# WHAT TO DO
Reproduce each of the entries below word for word, leaving every line unchanged.
━━━━━ TASK INPUT
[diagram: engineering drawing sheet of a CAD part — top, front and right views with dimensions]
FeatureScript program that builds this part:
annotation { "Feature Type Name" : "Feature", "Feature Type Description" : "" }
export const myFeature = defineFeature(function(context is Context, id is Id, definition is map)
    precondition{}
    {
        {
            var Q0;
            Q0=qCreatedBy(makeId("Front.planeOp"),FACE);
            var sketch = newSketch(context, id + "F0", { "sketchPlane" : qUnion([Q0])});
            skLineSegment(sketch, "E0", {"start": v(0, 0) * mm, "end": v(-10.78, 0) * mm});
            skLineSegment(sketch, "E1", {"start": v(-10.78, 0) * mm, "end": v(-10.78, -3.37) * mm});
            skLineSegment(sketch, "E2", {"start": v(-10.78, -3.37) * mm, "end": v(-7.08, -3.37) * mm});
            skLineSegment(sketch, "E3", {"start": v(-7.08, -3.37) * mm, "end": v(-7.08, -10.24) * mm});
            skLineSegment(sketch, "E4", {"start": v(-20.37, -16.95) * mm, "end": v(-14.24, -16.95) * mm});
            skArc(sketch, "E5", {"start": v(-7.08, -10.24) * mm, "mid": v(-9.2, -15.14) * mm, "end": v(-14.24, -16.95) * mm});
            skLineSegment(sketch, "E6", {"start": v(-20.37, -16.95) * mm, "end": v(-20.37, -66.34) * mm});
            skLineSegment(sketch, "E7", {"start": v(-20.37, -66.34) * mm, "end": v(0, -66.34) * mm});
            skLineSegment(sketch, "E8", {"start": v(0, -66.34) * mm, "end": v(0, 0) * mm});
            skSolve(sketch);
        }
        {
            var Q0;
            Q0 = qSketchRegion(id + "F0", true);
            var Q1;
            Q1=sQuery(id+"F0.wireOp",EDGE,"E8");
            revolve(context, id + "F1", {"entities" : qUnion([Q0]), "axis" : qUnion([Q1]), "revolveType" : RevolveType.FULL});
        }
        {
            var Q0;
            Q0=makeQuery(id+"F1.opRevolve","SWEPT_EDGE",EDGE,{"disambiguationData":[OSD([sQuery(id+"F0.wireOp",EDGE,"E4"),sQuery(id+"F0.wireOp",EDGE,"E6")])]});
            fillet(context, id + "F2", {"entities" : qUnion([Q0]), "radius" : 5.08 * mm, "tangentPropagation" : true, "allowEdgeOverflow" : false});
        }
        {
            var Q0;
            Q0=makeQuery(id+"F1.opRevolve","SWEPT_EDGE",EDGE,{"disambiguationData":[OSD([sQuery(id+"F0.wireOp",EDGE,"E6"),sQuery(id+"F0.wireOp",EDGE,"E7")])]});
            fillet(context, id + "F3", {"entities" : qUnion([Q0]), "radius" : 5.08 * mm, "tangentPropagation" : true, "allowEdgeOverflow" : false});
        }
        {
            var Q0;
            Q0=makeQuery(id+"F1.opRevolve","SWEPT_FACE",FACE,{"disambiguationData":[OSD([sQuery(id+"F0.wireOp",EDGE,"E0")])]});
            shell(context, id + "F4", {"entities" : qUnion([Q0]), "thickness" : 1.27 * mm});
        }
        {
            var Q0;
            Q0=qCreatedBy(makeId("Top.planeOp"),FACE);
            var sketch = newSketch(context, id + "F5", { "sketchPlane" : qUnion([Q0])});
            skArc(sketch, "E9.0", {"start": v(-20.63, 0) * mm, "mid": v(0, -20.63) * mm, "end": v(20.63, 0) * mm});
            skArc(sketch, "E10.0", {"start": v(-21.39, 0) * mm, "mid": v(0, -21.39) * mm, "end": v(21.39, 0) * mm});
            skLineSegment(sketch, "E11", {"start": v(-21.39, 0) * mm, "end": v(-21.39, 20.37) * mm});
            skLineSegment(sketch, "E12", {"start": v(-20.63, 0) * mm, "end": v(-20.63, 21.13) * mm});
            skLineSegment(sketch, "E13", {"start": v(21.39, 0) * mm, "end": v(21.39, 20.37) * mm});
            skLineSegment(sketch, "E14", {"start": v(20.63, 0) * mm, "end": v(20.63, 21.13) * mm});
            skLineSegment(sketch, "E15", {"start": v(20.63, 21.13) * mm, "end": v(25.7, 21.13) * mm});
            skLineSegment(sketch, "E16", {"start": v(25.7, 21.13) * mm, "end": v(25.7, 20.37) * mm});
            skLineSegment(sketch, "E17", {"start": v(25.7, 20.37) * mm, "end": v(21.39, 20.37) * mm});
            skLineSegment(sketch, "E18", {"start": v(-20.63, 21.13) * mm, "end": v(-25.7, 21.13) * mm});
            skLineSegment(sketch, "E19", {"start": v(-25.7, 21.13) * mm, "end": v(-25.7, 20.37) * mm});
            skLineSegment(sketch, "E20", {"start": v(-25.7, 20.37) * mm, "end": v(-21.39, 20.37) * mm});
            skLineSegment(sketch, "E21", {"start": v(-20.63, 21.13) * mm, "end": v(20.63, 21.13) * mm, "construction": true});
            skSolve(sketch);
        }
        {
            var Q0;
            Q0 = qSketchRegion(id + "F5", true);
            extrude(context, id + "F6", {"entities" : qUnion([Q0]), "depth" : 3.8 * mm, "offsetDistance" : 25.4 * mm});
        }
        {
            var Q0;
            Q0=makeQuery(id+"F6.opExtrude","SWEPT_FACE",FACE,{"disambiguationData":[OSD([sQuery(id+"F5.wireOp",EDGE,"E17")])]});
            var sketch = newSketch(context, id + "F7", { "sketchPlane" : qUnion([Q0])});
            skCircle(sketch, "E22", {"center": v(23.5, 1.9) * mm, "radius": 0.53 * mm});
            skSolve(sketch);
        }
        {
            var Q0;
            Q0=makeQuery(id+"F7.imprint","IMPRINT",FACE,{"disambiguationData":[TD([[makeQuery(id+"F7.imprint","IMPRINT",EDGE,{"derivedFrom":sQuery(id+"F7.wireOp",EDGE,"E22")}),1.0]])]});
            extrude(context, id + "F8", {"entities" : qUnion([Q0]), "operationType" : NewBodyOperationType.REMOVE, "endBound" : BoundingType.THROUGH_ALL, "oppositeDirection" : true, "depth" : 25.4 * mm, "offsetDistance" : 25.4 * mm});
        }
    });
━━━━━━━━━━
# RIGHT ANSWER
[diagram: engineering drawing sheet of a CAD part — top, front and right views with dimensions]
FeatureScript program that builds this part:
annotation { "Feature Type Name" : "Feature", "Feature Type Description" : "" }
export const myFeature = defineFeature(function(context is Context, id is Id, definition is map)
    precondition{}
    {
        {
            var Q0;
            Q0=qCreatedBy(makeId("Front.planeOp"),FACE);
            var sketch = newSketch(context, id + "F0", { "sketchPlane" : qUnion([Q0])});
            skLineSegment(sketch, "E0", {"start": v(0, 0) * mm, "end": v(-10.78, 0) * mm});
            skLineSegment(sketch, "E1", {"start": v(-10.78, 0) * mm, "end": v(-10.78, -3.37) * mm});
            skLineSegment(sketch, "E2", {"start": v(-10.78, -3.37) * mm, "end": v(-7.08, -3.37) * mm});
            skLineSegment(sketch, "E3", {"start": v(-7.08, -3.37) * mm, "end": v(-7.08, -10.24) * mm});
            skLineSegment(sketch, "E4", {"start": v(-20.37, -16.95) * mm, "end": v(-14.24, -16.95) * mm});
            skArc(sketch, "E5", {"start": v(-7.08, -10.24) * mm, "mid": v(-9.2, -15.14) * mm, "end": v(-14.24, -16.95) * mm});
            skLineSegment(sketch, "E6", {"start": v(-20.37, -16.95) * mm, "end": v(-20.37, -66.34) * mm});
            skLineSegment(sketch, "E7", {"start": v(-20.37, -66.34) * mm, "end": v(0, -66.34) * mm});
            skLineSegment(sketch, "E8", {"start": v(0, -66.34) * mm, "end": v(0, 0) * mm});
            skSolve(sketch);
        }
        {
            var Q0;
            Q0 = qSketchRegion(id + "F0", true);
            var Q1;
            Q1=sQuery(id+"F0.wireOp",EDGE,"E8");
            revolve(context, id + "F1", {"entities" : qUnion([Q0]), "axis" : qUnion([Q1]), "revolveType" : RevolveType.FULL});
        }
        {
            var Q0;
            Q0=makeQuery(id+"F1.opRevolve","SWEPT_EDGE",EDGE,{"disambiguationData":[OSD([sQuery(id+"F0.wireOp",EDGE,"E4"),sQuery(id+"F0.wireOp",EDGE,"E6")])]});
            fillet(context, id + "F2", {"entities" : qUnion([Q0]), "radius" : 5.08 * mm, "tangentPropagation" : true, "allowEdgeOverflow" : false});
        }
        {
            var Q0;
            Q0=makeQuery(id+"F1.opRevolve","SWEPT_EDGE",EDGE,{"disambiguationData":[OSD([sQuery(id+"F0.wireOp",EDGE,"E6"),sQuery(id+"F0.wireOp",EDGE,"E7")])]});
            fillet(context, id + "F3", {"entities" : qUnion([Q0]), "radius" : 5.08 * mm, "tangentPropagation" : true, "allowEdgeOverflow" : false});
        }
        {
            var Q0;
            Q0=makeQuery(id+"F1.opRevolve","SWEPT_FACE",FACE,{"disambiguationData":[OSD([sQuery(id+"F0.wireOp",EDGE,"E0")])]});
            shell(context, id + "F4", {"entities" : qUnion([Q0]), "thickness" : 1.27 * mm});
        }
        {
            var Q0;
            Q0=qCreatedBy(makeId("Top.planeOp"),FACE);
            var sketch = newSketch(context, id + "F5", { "sketchPlane" : qUnion([Q0])});
            skArc(sketch, "E9.0", {"start": v(-20.63, 0) * mm, "mid": v(0, -20.63) * mm, "end": v(20.63, 0) * mm});
            skArc(sketch, "E10.0", {"start": v(-21.39, 0) * mm, "mid": v(0, -21.39) * mm, "end": v(21.39, 0) * mm});
            skLineSegment(sketch, "E11", {"start": v(-21.39, 0) * mm, "end": v(-21.39, 20.37) * mm});
            skLineSegment(sketch, "E12", {"start": v(-20.63, 0) * mm, "end": v(-20.63, 21.13) * mm});
            skLineSegment(sketch, "E13", {"start": v(21.39, 0) * mm, "end": v(21.39, 20.37) * mm});
            skLineSegment(sketch, "E14", {"start": v(20.63, 0) * mm, "end": v(20.63, 21.13) * mm});
            skLineSegment(sketch, "E15", {"start": v(20.63, 21.13) * mm, "end": v(25.7, 21.13) * mm});
            skLineSegment(sketch, "E16", {"start": v(25.7, 21.13) * mm, "end": v(25.7, 20.37) * mm});
            skLineSegment(sketch, "E17", {"start": v(25.7, 20.37) * mm, "end": v(21.39, 20.37) * mm});
            skLineSegment(sketch, "E18", {"start": v(-20.63, 21.13) * mm, "end": v(-25.7, 21.13) * mm});
            skLineSegment(sketch, "E19", {"start": v(-25.7, 21.13) * mm, "end": v(-25.7, 20.37) * mm});
            skLineSegment(sketch, "E20", {"start": v(-25.7, 20.37) * mm, "end": v(-21.39, 20.37) * mm});
            skLineSegment(sketch, "E21", {"start": v(-20.63, 21.13) * mm, "end": v(20.63, 21.13) * mm, "construction": true});
            skSolve(sketch);
        }
        {
            var Q0;
            Q0 = qSketchRegion(id + "F5", true);
            extrude(context, id + "F6", {"entities" : qUnion([Q0]), "depth" : 3.8 * mm, "offsetDistance" : 25.4 * mm});
        }
        {
            var Q0;
            Q0=makeQuery(id+"F6.opExtrude","SWEPT_FACE",FACE,{"disambiguationData":[OSD([sQuery(id+"F5.wireOp",EDGE,"E17")])]});
            var sketch = newSketch(context, id + "F7", { "sketchPlane" : qUnion([Q0])});
            skCircle(sketch, "E22", {"center": v(23.5, 1.9) * mm, "radius": 0.53 * mm});
            skSolve(sketch);
        }
        {
            var Q0;
            Q0=makeQuery(id+"F7.imprint","IMPRINT",FACE,{"disambiguationData":[TD([[makeQuery(id+"F7.imprint","IMPRINT",EDGE,{"derivedFrom":sQuery(id+"F7.wireOp",EDGE,"E22")}),1.0]])]});
            extrude(context, id + "F8", {"entities" : qUnion([Q0]), "operationType" : NewBodyOperationType.REMOVE, "endBound" : BoundingType.THROUGH_ALL, "oppositeDirection" : true, "depth" : 25.4 * mm, "offsetDistance" : 25.4 * mm});
        }
    });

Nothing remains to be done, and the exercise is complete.